A US policy shift in April found there was no safe level of exposure to the probable carcinogens. In August, Fellner reported Sydney Water had confirmed forever chemicals had been detected across our city’s drinking water supplies. A week or so later, Sydney Water quietly closed a feeder dam in the Blue Mountains.

Now the National Health and Medical Research Council is to slash allowable levels of three different kinds of PFAS in tap water and introduce limits on a fourth. Depending on the chemical, the new guidelines are both more stringent and less stringent than the US limits. They will force a clean-up of tap water supplied to hundreds of thousands of Australians.
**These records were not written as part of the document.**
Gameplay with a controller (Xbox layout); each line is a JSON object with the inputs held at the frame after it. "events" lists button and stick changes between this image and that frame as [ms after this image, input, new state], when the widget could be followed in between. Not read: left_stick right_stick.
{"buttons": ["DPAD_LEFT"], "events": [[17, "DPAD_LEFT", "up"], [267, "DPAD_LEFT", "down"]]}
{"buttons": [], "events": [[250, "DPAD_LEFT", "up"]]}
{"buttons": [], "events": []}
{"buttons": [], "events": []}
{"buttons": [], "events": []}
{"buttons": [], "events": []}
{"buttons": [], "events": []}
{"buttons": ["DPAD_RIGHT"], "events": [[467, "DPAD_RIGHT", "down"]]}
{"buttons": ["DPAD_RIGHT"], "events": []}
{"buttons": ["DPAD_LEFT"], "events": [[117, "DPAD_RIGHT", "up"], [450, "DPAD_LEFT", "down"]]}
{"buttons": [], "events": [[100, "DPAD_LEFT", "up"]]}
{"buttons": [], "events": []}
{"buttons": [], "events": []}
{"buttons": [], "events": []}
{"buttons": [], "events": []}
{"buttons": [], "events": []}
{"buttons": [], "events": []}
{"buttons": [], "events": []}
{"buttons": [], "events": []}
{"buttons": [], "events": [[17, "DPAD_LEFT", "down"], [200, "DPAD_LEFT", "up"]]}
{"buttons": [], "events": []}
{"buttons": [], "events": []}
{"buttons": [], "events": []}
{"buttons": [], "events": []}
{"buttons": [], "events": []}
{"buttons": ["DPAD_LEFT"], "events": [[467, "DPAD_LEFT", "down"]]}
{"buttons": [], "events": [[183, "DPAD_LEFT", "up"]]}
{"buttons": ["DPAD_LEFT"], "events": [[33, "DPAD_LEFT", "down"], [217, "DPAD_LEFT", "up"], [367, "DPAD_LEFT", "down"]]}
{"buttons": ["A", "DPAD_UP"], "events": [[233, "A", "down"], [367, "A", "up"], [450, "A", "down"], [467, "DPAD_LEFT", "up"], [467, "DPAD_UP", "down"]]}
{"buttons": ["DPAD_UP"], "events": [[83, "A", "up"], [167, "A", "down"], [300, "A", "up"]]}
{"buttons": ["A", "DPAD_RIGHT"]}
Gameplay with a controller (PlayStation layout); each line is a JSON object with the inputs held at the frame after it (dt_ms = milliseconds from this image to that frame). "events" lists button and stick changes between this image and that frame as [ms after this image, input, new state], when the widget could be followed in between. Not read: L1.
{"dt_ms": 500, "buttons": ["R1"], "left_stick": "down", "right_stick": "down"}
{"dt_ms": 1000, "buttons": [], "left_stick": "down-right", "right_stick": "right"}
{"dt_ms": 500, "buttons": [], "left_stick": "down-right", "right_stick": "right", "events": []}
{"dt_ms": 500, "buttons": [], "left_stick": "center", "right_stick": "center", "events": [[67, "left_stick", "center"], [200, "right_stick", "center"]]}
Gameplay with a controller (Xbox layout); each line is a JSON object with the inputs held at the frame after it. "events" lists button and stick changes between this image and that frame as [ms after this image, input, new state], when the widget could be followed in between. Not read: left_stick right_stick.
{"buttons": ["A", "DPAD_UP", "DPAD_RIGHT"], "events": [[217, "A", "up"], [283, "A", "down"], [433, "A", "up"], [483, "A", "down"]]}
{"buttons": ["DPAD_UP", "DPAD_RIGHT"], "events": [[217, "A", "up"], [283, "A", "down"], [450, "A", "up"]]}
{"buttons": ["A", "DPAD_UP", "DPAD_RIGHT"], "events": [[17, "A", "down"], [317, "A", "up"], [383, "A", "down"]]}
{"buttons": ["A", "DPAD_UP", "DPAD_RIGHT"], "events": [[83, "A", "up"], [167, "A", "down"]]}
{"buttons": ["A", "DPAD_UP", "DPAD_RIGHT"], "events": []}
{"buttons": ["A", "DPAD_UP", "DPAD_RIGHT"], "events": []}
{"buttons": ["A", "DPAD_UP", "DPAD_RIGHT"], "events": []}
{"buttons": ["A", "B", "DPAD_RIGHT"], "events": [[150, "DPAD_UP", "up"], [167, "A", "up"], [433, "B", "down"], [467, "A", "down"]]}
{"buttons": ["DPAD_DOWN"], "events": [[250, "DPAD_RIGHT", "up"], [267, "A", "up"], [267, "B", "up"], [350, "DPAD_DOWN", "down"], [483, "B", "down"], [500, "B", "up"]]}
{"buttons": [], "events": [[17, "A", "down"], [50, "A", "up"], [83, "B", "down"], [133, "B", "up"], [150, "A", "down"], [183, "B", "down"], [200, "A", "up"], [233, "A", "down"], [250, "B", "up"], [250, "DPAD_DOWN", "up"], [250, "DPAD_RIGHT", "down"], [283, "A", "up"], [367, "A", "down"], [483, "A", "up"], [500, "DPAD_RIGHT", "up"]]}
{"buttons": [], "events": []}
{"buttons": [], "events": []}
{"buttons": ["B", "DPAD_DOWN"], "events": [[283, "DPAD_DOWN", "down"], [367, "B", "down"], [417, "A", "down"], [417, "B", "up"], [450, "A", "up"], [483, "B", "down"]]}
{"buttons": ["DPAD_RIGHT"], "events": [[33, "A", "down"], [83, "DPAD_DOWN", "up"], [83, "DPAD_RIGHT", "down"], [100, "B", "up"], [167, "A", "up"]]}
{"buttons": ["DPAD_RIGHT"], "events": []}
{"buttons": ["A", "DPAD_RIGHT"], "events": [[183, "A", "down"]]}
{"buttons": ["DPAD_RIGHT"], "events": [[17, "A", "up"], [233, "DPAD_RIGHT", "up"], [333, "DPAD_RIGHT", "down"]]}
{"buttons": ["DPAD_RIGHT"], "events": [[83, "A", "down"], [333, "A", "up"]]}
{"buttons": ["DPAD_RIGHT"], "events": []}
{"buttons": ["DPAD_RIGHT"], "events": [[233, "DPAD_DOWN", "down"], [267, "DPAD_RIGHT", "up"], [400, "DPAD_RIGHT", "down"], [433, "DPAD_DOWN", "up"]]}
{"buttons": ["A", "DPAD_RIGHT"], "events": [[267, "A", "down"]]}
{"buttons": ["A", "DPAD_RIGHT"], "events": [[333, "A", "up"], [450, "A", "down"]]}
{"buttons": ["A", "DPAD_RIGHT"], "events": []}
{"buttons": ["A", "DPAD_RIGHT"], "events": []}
For many water suppliers, the new limits will not mean much. For others, massive problems lie ahead. Governments will need not only to work out how they will meet the limits but also how long they will take to fix systems. This could be a daunting prospect for some authorities, such as in the Blue Mountains, where the main drinking water supply for 41,000 residents is contaminated at levels more than triple Australia’s proposed new guidelines. Further, there are concerns that the patchwork nature of water authorities across Australia may result in a non-uniform response.

For too long, key people who should have known better have been constantly playing down concerns over PFAS and accusing us of scaremongering. Now, by their own admission, they are saying there are water supplies with unsafe levels of dangerous chemicals despite all those assurances that everything was fine.

The Herald has sought to shine a light on the issue of PFAS for many years, and we have repeatedly called on authorities to act decisively to protect public health by adopting the US standards. The NHMRC’s new limits are welcome, tardy and a vindication.